WORK TASK A: Decide whether each statement below agrees with the travel journal, answering yes or no and quoting the words of the journal that settle it. (i) The route to the Philippines includes a 10 hour layover in Michigan. (ii) The writer personally booked the flight. (iii) The writer settles on keeping only a typed journal.
WORK TASK B: Write the next paragraph of the travel journal, picking up after its final sentence.

STUDY TEXT:
-*-

Looking at my calendar...seems like time will zip by.  Is it bad that I'm already counting down the days?

I think when I get to Puerto and have a solid night’s rest, my mood will lighten and I will be better able to process what I need to do.

Back to the beginning: Journal entry from August 2

Detroit airport, near the water feature, en route to the Philippines
Though conventional wisdom would have it that the best way of getting from San Diego to the Philippines does not involve first flying east to Michigan with a 10 hour layover, that is how my ticket was booked by the travel agency.  I was too frazzled at the time of booking to check the flight details…  On the bright side, that does give me plenty of time to catch up on work that I didn’t manage to complete during the past weeks of preparing for the field, moving out of my apartment, and trying to enjoy San Diego living to the best of my abilities.  And so, I am writing a journal entry.

I’m torn – as always happens during trips – between a typed journal and a handwritten journal in a bound, leathery book that makes me feel like a good ol’ fashioned traveler/field researcher.  Typing is easier.  Hand-writing has that certain character to it.  I’ll do both, as the spirit moves me…

Just as last summer signaled the start of a new chapter for me, so this trip signifies yet another transition to what will be an even better round of adventure and life.

-*-

[Saved entries]
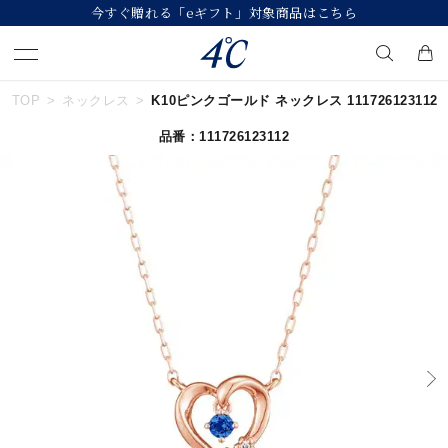
今すぐ贈れる「eギフト」対象商品はこちら
TOP
ネックレス
K10ピンクゴールド ネックレス 111726123112
キーワードで検索する
品番：111726123112
人気検索キーワード
#summer
#ダイヤモンド ネックレス
#くまのプーさん
#ペア
#エタニティ
ブランド
４℃
カテゴリー
すべてのジュエリー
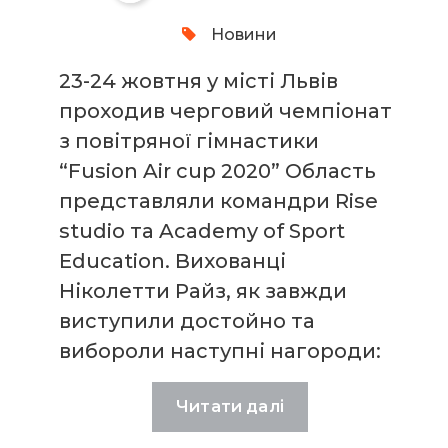
Новини
23-24 жовтня у місті Львів
проходив черговий чемпіонат
з повітряної гімнастики
“Fusion Air cup 2020” Область
представляли командри Rise
studio та Academy of Sport
Education. Вихованці
Ніколетти Райз, як завжди
виступили достойно та
вибороли наступні нагороди:
Читати далі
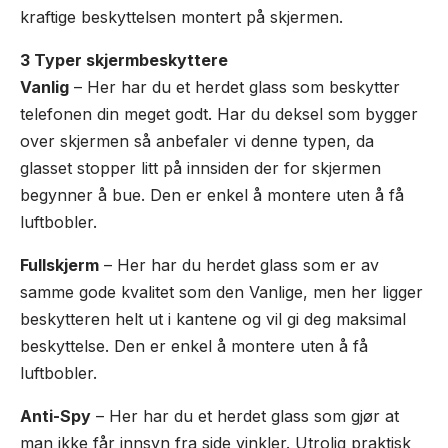
kraftige beskyttelsen montert på skjermen.
3 Typer skjermbeskyttere
Vanlig
– Her har du et herdet glass som beskytter
telefonen din meget godt. Har du deksel som bygger
over skjermen så anbefaler vi denne typen, da
glasset stopper litt på innsiden der for skjermen
begynner å bue. Den er enkel å montere uten å få
luftbobler.
Fullskjerm
– Her har du herdet glass som er av
samme gode kvalitet som den Vanlige, men her ligger
beskytteren helt ut i kantene og vil gi deg maksimal
beskyttelse. Den er enkel å montere uten å få
luftbobler.
Anti-Spy
– Her har du et herdet glass som gjør at
man ikke får innsyn fra side vinkler. Utrolig praktisk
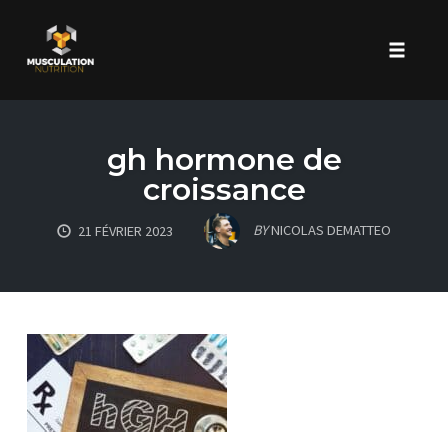
Toggle 
Skip
to
gh hormone de
content
croissance
BY
NICOLAS DEMATTEO
21 FÉVRIER 2023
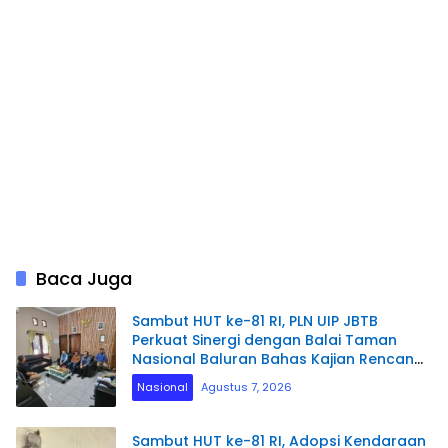
Baca Juga
Sambut HUT ke-81 RI, PLN UIP JBTB
Perkuat Sinergi dengan Balai Taman
Nasional Baluran Bahas Kajian Rencana
Proyek SUTET 500 kV Paiton–
Nasional
Agustus 7, 2026
Watudodol/Kalipuro
Sambut HUT ke-81 RI, Adopsi Kendaraan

-*-

RESPONSE BOX A:
(i) Yes: "first flying east to Michigan with a 10 hour layover, that is how my ticket was booked by the travel agency"
(ii) No: "that is how my ticket was booked by the travel agency"
(iii) No: "I’ll do both, as the spirit moves me…"

RESPONSE BOX B:
Wow, my back hurts…moving out of an apartment and sitting on a plane are not fantastic for the spine.  Can’t wait to sleep in a bed in 27 hours.  Dang, why didn’t I check that plane ticket more closely?  Ah well, lesson learned.

At times, I feel almost uneasy about not being more stressed.  This trip seems particularly easy, since I just visited the Philippines in the spring, and since I planned out in more detail than I have for recent trips and since it’s not really in the middle of nowhere.  But there’s a nagging little leprechaun sitting on my shoulder, whispering little doubts…I think I’m fine, though.  Isn’t it funny that it’s so difficult to be relaxed?

Similarly, isn’t it funny how difficult it is to accept happiness sometimes?  I’ve found that I’ve become a more positive person, turning stress into eager anticipation, loneliness into appreciation for solitude, nostalgia into appreciation for the past; letting things roll as they will and just reacting in whatever way makes me feel at peace; appreciating life, the universe, and everything.  Does that take away from the fire and passion of the human experience?  I’ve wondered that.  But I don’t think so – not the way I do it, anyway.  It’s just a more happy fire and passion, and I still feel plenty of sadness and anger – I just try to not be swayed by it as much but rather acknowledge and understand it on a deep level without being thrown off balance.

Before beginning this rambling entry, I was trying to make a point that this next chapter in my life will include a lot of rambling around.  I think I want to be somewhat of a gypsy in the coming months, minimizing material attachment to a “home” and associated belongings, and exploring more.  The next year or so remains very unplanned, and could go several different ways – and that is truly thrilling.

Tara, Tara na!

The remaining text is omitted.